Woodland’s biggest obstacle in regaining form thus far has come in the form of enthusiasm. Not a lack of it, but rather too much. He’s only five months post-op, so there are still residual side effects. Sometimes, Little will send him home to rest if he feels something is off.
“It’s hard for me,” Woodland said. “I want to get out and work.”
Communication from his entire team has been integral in his comeback bid. There are still days when Woodland doesn’t feel like himself. When they pop up, being honest and communicative is key.
As much as Woodland would love to camp out on the range and beat balls until his previous form returns, that’s just not an option. There are good days and bad, and when the “irritable, moody, not-all-there” Woodland emerges, it’s important he take the day off.
“When that happens, I’ve got to get into a dark room,” he said. “Really, concussion protocol more than anything. Turn the lights off, no noise.”
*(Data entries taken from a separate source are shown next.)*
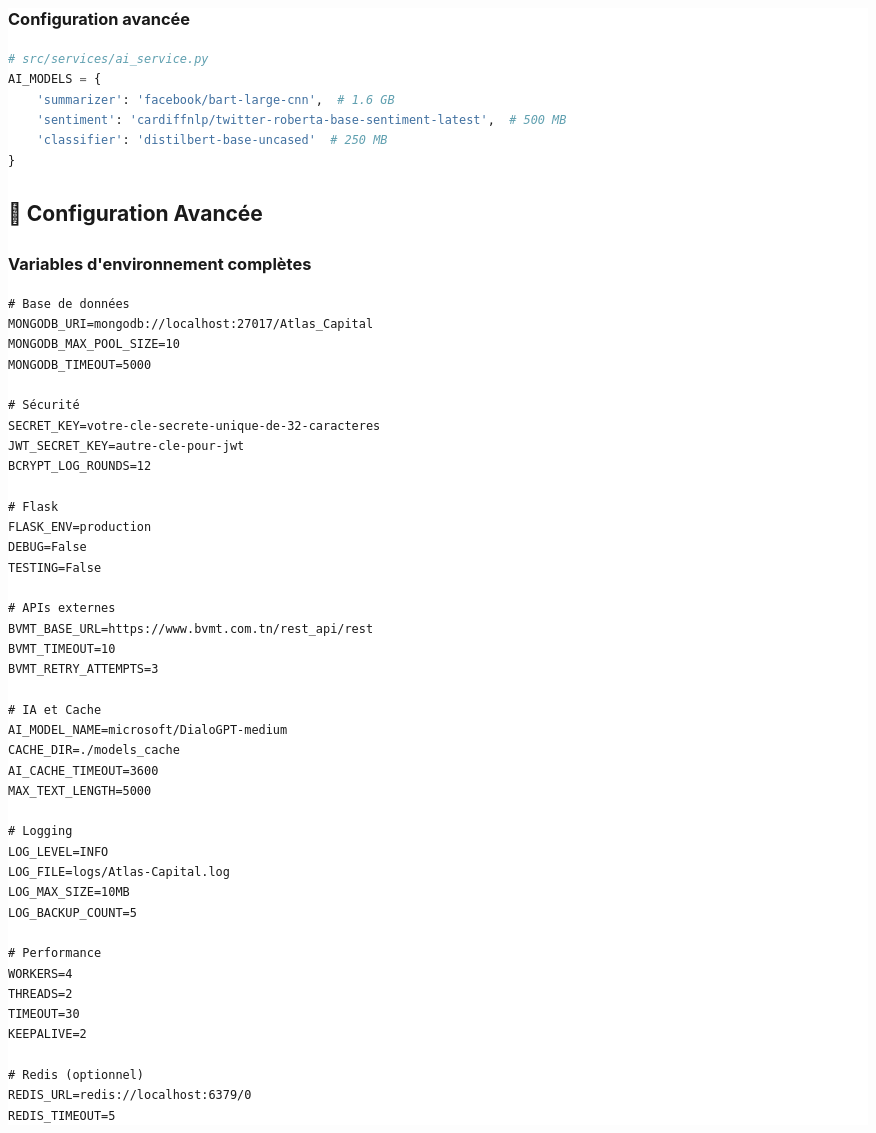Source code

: ### Configuration avancée
```python
# src/services/ai_service.py
AI_MODELS = {
    'summarizer': 'facebook/bart-large-cnn',  # 1.6 GB
    'sentiment': 'cardiffnlp/twitter-roberta-base-sentiment-latest',  # 500 MB
    'classifier': 'distilbert-base-uncased'  # 250 MB
}
```

## 🔧 Configuration Avancée

### Variables d'environnement complètes
```env
# Base de données
MONGODB_URI=mongodb://localhost:27017/Atlas_Capital
MONGODB_MAX_POOL_SIZE=10
MONGODB_TIMEOUT=5000

# Sécurité
SECRET_KEY=votre-cle-secrete-unique-de-32-caracteres
JWT_SECRET_KEY=autre-cle-pour-jwt
BCRYPT_LOG_ROUNDS=12

# Flask
FLASK_ENV=production
DEBUG=False
TESTING=False

# APIs externes
BVMT_BASE_URL=https://www.bvmt.com.tn/rest_api/rest
BVMT_TIMEOUT=10
BVMT_RETRY_ATTEMPTS=3

# IA et Cache
AI_MODEL_NAME=microsoft/DialoGPT-medium
CACHE_DIR=./models_cache
AI_CACHE_TIMEOUT=3600
MAX_TEXT_LENGTH=5000

# Logging
LOG_LEVEL=INFO
LOG_FILE=logs/Atlas-Capital.log
LOG_MAX_SIZE=10MB
LOG_BACKUP_COUNT=5

# Performance
WORKERS=4
THREADS=2
TIMEOUT=30
KEEPALIVE=2

# Redis (optionnel)
REDIS_URL=redis://localhost:6379/0
REDIS_TIMEOUT=5
```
Woodland is still trying to find that magic of old — the magic that guided him to four victories and a U.S. Open title. Through three starts in 2024, he’s yet to make a cut. His scoring average is 71.7, and he’s losing strokes in every major statistical category. But there is hope yet.
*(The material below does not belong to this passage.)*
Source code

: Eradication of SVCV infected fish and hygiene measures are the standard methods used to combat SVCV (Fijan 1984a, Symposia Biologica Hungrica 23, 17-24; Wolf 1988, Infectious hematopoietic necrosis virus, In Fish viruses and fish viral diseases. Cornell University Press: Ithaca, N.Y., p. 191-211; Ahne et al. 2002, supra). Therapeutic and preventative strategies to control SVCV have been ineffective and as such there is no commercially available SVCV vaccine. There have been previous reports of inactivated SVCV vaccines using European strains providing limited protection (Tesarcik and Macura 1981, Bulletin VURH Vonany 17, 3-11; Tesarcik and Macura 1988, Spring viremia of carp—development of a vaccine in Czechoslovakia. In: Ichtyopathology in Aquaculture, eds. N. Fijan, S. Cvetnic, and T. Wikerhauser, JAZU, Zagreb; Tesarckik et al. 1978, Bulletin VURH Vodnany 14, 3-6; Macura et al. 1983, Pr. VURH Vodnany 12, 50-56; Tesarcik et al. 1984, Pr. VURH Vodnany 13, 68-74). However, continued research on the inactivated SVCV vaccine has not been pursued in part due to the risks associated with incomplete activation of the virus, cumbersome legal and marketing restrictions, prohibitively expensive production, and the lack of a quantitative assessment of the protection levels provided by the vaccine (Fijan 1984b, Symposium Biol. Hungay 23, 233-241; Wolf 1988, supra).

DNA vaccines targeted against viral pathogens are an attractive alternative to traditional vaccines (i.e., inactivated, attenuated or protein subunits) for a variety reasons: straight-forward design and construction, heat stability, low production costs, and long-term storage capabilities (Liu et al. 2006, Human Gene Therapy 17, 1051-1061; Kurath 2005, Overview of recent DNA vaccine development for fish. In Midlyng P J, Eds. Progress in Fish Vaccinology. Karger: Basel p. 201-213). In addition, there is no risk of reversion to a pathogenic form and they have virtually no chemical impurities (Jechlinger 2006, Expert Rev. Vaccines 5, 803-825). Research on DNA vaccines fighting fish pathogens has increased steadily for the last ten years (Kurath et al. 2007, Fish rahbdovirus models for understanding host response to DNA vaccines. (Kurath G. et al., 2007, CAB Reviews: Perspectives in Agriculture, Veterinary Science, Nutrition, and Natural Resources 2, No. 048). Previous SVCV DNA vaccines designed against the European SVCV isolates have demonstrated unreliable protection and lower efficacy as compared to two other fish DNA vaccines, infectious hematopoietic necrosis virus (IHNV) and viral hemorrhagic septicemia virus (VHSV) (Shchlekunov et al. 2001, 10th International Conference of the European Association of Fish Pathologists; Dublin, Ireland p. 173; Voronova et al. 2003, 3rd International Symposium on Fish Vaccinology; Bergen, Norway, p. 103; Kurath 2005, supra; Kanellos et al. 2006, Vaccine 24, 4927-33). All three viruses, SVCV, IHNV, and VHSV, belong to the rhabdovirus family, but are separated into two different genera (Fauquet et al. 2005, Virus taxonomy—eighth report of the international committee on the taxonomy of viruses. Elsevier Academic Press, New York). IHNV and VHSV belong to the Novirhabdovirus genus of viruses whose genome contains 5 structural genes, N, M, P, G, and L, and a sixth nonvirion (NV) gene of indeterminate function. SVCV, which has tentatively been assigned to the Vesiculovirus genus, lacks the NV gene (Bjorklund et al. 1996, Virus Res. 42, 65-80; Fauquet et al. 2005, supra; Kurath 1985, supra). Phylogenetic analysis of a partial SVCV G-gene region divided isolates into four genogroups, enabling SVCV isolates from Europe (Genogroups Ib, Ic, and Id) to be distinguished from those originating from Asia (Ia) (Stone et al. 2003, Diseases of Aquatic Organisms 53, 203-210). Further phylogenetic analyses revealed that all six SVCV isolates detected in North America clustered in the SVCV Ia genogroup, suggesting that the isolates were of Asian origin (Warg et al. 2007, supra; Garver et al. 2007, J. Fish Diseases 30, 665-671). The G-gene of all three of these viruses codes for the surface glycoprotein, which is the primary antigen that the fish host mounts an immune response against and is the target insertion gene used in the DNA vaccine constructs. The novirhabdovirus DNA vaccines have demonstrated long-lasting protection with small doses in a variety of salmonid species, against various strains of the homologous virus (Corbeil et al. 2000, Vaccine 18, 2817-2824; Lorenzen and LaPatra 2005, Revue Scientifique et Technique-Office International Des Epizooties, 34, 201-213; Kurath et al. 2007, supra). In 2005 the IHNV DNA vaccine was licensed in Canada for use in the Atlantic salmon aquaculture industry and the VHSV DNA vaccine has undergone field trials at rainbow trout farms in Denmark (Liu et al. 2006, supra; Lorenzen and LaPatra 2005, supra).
After a missed cut at the WM Phoenix Open, Woodland sent some swing videos to Harmon. He noticed his pupil was swaying a bit too much during the swing.
“I wasn’t turning properly, which is easy to do when you haven’t played in a while,” Woodland said. “My speed’s up so now I’ve just got to make sure I finish things. I get a little quick, a little excited probably to be out there. Slow everything down a little bit.”
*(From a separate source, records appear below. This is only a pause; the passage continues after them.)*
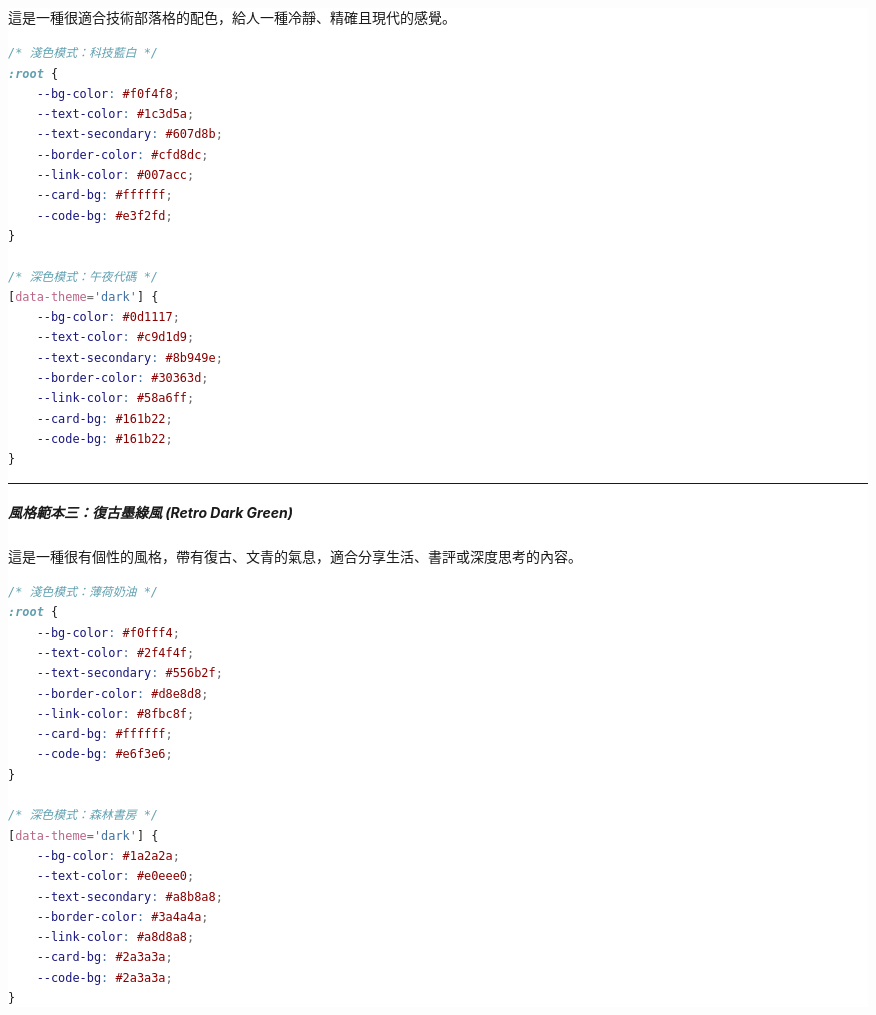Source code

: 這是一種很適合技術部落格的配色，給人一種冷靜、精確且現代的感覺。

```css
/* 淺色模式：科技藍白 */
:root {
    --bg-color: #f0f4f8;
    --text-color: #1c3d5a;
    --text-secondary: #607d8b;
    --border-color: #cfd8dc;
    --link-color: #007acc;
    --card-bg: #ffffff;
    --code-bg: #e3f2fd;
}

/* 深色模式：午夜代碼 */
[data-theme='dark'] {
    --bg-color: #0d1117;
    --text-color: #c9d1d9;
    --text-secondary: #8b949e;
    --border-color: #30363d;
    --link-color: #58a6ff;
    --card-bg: #161b22;
    --code-bg: #161b22;
}
```

-----

##### **風格範本三：復古墨綠風 (Retro Dark Green)**

這是一種很有個性的風格，帶有復古、文青的氣息，適合分享生活、書評或深度思考的內容。

```css
/* 淺色模式：薄荷奶油 */
:root {
    --bg-color: #f0fff4;
    --text-color: #2f4f4f;
    --text-secondary: #556b2f;
    --border-color: #d8e8d8;
    --link-color: #8fbc8f;
    --card-bg: #ffffff;
    --code-bg: #e6f3e6;
}

/* 深色模式：森林書房 */
[data-theme='dark'] {
    --bg-color: #1a2a2a;
    --text-color: #e0eee0;
    --text-secondary: #a8b8a8;
    --border-color: #3a4a4a;
    --link-color: #a8d8a8;
    --card-bg: #2a3a3a;
    --code-bg: #2a3a3a;
}
```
In the first round of the Genesis Invitational, Woodland finally started to put it all together.
With its Signature Event status, Woodland wasn’t even supposed to be here. His play in 2023 didn’t even qualify him for the post-season, let alone the Signature Events. But thanks to a sponsor’s invite from tournament host Tiger Woods, Woodland had a tee time at 9:25 a.m. Thursday. His playing partners? Justin Thomas and the Big Cat himself.
Woods is making his own comeback bid this week, albeit under vastly different circumstances. A fusion ankle surgery last spring forced him from action for the remainder of 2023, and this is the first time he’s teed it up since the Masters.
“T-Dub and I are good friends and obviously J.T. and I are really close, so the energy was great all day,” Woodland said. “I think that helped calm me down a little bit as well.”
Thomas and Woods had their fair share of struggles — including an 18th-hole shank from Woods. Woodland, on the other hand, was low man in the group, posting a one-under 70, his best score of the young season. If not for a sloppy double on the 12, and a four-putt on the 17th, the number could’ve been much lower.
But it wasn’t about the score Woodland shot. It was about finding something he’d feared he’d never get back.
“I saw some shots I just haven’t seen in a long, long time,” Woodland said. “I have a lot to build on.”